The taxman enjoyed a record £5.4 billion of inheritance tax receipts in the last financial year: an increase of 3.1% on the previous year. Insurer Canada Life predicts this figure will grow to £10 billion by 2030 as a result of the stagnant nil-rate band which isn’t keeping pace with inflation.
Whilst the £325,000 allowance might once have seemed generous, it is hardly sufficient now when the average house costs £472,230 in London, £321,174 in the South East and £288,494 in the East of England.
Fortunately with proper advice and a little careful planning, inheritance tax liability can be reduced.
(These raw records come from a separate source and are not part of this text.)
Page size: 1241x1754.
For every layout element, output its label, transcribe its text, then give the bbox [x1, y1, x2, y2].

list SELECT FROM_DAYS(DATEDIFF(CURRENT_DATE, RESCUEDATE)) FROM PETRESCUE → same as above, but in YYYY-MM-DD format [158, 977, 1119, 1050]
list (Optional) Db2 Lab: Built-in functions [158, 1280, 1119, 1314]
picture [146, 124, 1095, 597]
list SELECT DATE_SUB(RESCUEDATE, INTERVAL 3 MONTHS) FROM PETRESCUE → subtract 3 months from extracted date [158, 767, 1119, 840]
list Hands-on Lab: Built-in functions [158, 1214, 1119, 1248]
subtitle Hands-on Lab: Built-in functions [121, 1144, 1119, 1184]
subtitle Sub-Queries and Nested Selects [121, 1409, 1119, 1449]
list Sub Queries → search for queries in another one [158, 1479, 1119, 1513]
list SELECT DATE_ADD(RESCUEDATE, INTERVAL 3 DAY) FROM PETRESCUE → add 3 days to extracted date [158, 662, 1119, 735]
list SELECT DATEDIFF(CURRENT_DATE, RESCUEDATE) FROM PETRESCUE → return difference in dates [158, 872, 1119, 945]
The main allowances to be aware of are as follows:
Basic IHT allowance
Everyone gets the nil-rate band which is currently £325,000 and unlikely to increase any time soon. Anything falling outside of that amount is taxed at 40%. However, if you’re married or in a civil partnership, you can pass everything to your survivor without any liability, leaving your full allowance in tact. This allowance can be claimed by their estate on their death and this is dealt with as a percentage uplift.
Careful thought should be given as to whether this strategy is appropriate for your circumstances. For example, if you leave everything to your partner and they then need care after your death, the full value of the estate down to a lower limit of £14,250 will be available for care fees. Further, if they remarry, their new spouse will be first in line to inherit over your children. There are various strategies to mitigate these issues which should be discussed with an estate planning solicitor, such as leaving a life interest in the family home.
Residence nil-rate band
The Residence Nil-Rate Band (RNRB) is an additional allowance of £150,000 which applies where you leave the family home to a direct descendant. This allowance will increase to £175,000. Like the basic allowance, it can be transferred if not used – so if you leave everything to your spouse or civil partner, their estate can claim the unused allowance on their death, provided that they leave the family home to direct descendants.
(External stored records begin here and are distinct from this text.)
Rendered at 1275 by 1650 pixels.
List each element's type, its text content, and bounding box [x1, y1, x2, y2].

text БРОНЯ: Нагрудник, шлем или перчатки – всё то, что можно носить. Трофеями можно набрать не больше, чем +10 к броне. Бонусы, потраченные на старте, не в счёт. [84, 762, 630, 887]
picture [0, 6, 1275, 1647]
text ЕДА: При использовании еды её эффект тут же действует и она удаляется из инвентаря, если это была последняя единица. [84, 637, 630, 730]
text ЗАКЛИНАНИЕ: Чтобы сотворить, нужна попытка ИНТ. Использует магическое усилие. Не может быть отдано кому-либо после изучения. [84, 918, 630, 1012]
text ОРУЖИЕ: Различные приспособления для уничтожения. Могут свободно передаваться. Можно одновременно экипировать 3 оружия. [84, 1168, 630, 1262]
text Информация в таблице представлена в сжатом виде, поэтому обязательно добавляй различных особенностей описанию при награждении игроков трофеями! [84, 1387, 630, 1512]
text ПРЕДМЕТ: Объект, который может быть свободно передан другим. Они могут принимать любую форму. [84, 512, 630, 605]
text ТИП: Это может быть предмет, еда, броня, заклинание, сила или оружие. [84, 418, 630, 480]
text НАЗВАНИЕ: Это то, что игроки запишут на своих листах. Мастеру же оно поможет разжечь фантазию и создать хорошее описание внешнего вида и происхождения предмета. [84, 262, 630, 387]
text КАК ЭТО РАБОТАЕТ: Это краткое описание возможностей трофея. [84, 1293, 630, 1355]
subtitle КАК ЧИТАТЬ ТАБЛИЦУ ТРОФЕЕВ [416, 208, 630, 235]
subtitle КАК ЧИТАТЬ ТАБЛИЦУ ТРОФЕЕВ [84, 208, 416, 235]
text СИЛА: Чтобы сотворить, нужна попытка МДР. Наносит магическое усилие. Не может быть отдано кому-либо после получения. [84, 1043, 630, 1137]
The combination of the basic £325,000 allowance and additional RNRB currently allows couples to leave up to £950,000 to their direct descendants free of inheritance tax (£1 million from next year).
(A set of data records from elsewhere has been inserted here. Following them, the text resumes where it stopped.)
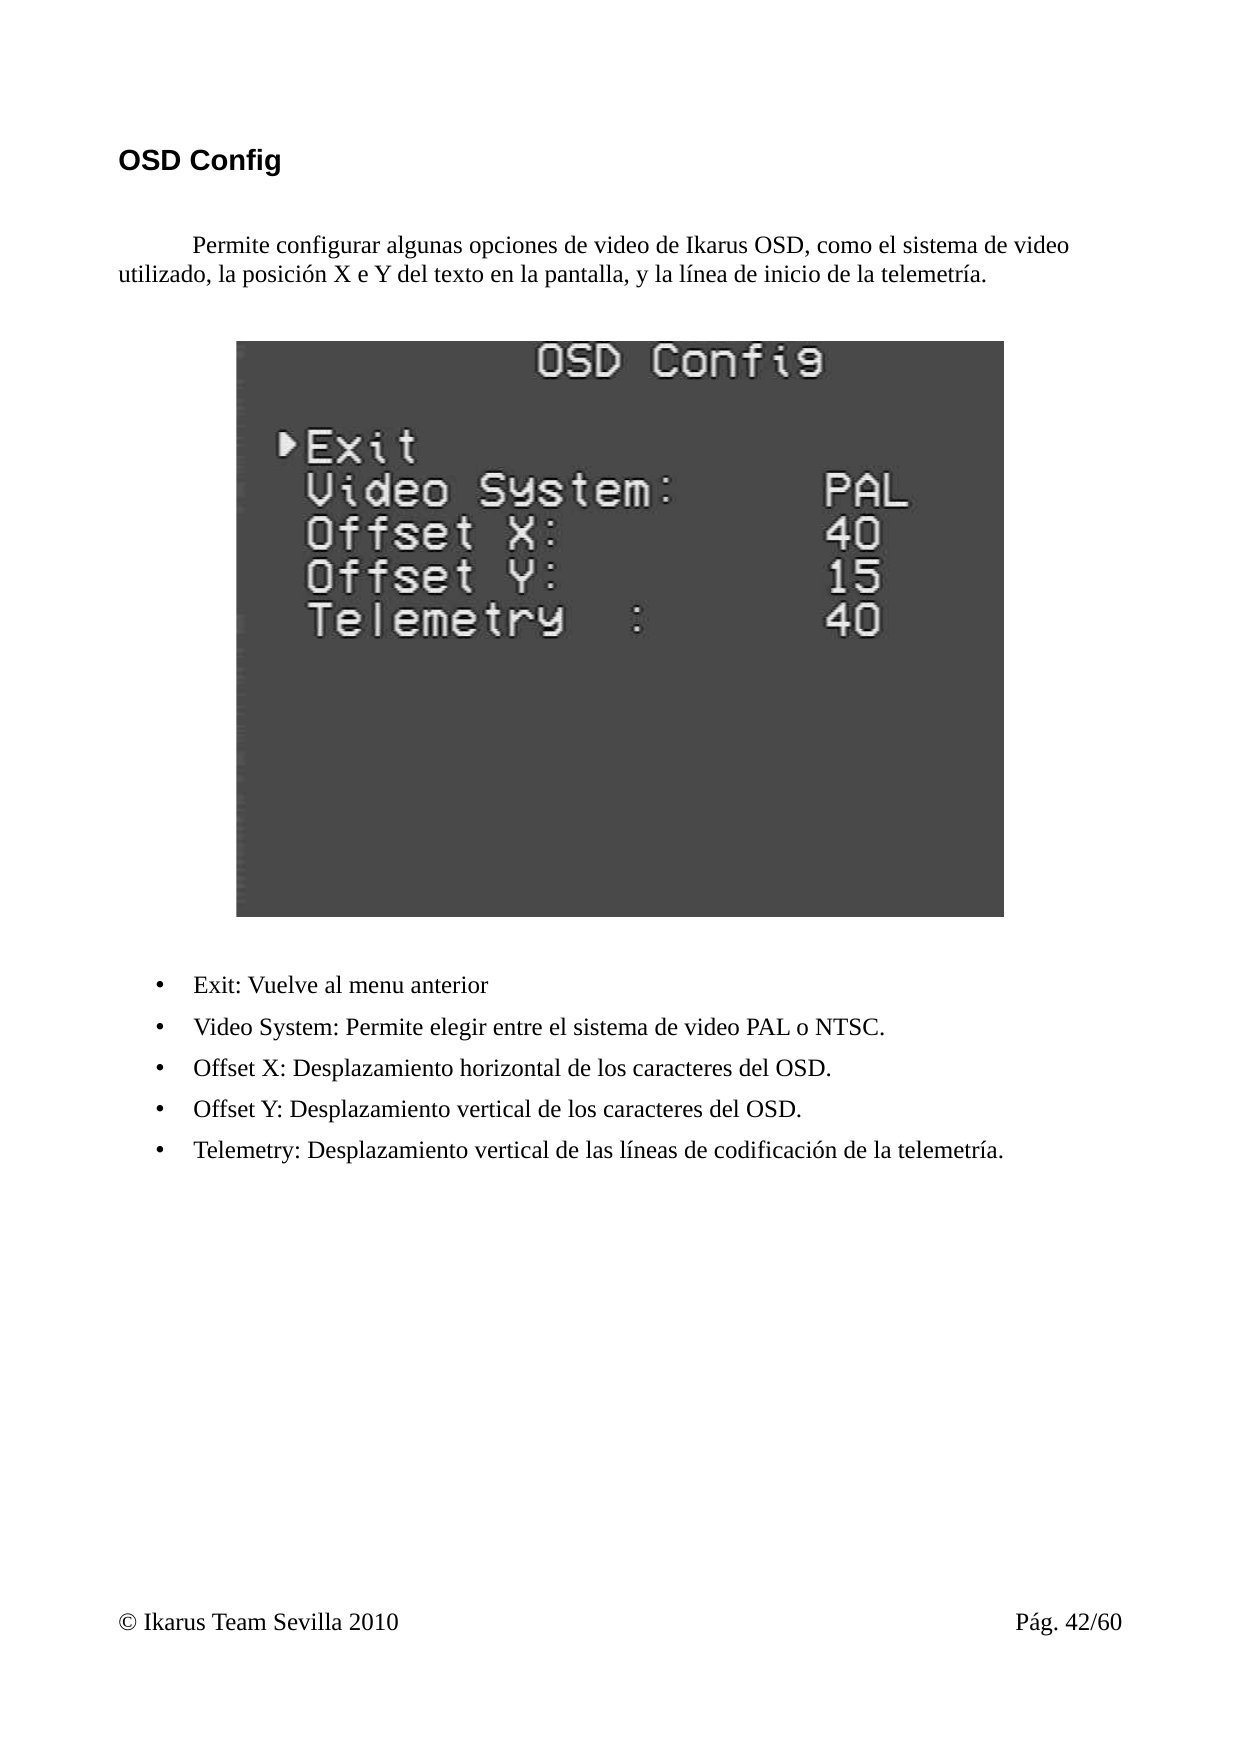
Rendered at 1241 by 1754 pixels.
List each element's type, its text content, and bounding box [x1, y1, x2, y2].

text Permite configurar algunas opciones de video de Ikarus OSD, como el sistema de video utilizado, la posición X e Y del texto en la pantalla, y la línea de inicio de la telemetría. [118, 230, 1122, 288]
list Offset X: Desplazamiento horizontal de los caracteres del OSD. [156, 1053, 1122, 1082]
list Offset Y: Desplazamiento vertical de los caracteres del OSD. [156, 1094, 1122, 1123]
list Video System: Permite elegir entre el sistema de video PAL o NTSC. [156, 1012, 1122, 1041]
list Exit: Vuelve al menu anterior [156, 971, 1122, 999]
list Telemetry: Desplazamiento vertical de las líneas de codificación de la telemetría. [156, 1136, 1122, 1164]
subtitle OSD Config [118, 143, 1122, 177]
picture [236, 341, 1004, 917]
Purchasing a life insurance policy is a sensible decision where you have dependants – but did you know its value can be passed on completely free from inheritance tax if you write it into trust? This simple step puts the policy outside of your estate and ensures the 40% IHT charge does not apply.
It is not uncommon for people to try and reduce the value of their estate before their death, to avoid IHT. However, be aware that generally you will need to survive for 7 years before the gift is excluded from the value of your estate for inheritance tax purposes. There are a number of exceptions to this.
You can give up to £3,000 a year without any inheritance tax becoming due. If you didn’t give anything the previous year, you can ‘roll over’ that year’s allowance too. So, for example, a couple who didn’t gift anything in 2018 can together give £12,000 in 2019 without any IHT implications.
In addition you can give as many gifts of up to £250 in value per person as you like. You can also gift your child £5,000 for their wedding (£2,500 if they are a grandchild or £1,000 for anyone else).
A further valuable exemption is for gifts made out of income. You can regularly gift money out of your excess income of any amount, provided that it does not affect your standard of living. There is no limit on the value of such gifts, although you should keep meticulous records so that the exemption can be claimed if needed.
If you leave money in your pension when you die, this is usually free from IHT. In addition, if you die before 75, there is a further benefit – the beneficiary will not usually pay income tax on withdrawals. If you die over the age of 75, income tax is payable on withdrawals at the beneficiary’s highest marginal rate (so for example if they are a basic rate tax payer, withdrawals will be taxed at 20%).
There is a generous pension allowance of £1,055,000 this tax year which is a substantial sum to pass on tax free. However, take care – if you are in ill health and start paying large amounts into your pension, HMRC may challenge the exemption.
For most people, when you consider that IHT is usually payable on the investments and ISAs that you leave, it may be better to cash in other investments before withdrawing money from your pension.
Consider your beneficiary
Leaving large sums to beneficiaries free from IHT might seem like the most desirable outcome here – but consider your beneficiary. If you leave a £1,055,000 pension to a beneficiary whose assets already exceed their inheritance tax allowances, their estate will become liable for the tax on death. If they try to mitigate this by giving the asset away, the seven year rule applies – otherwise IHT of up to 40% becomes payable.
This can be mitigated by drawing up a Deed of Variation within two years of your death, so that the asset is treated as if it were let to someone else.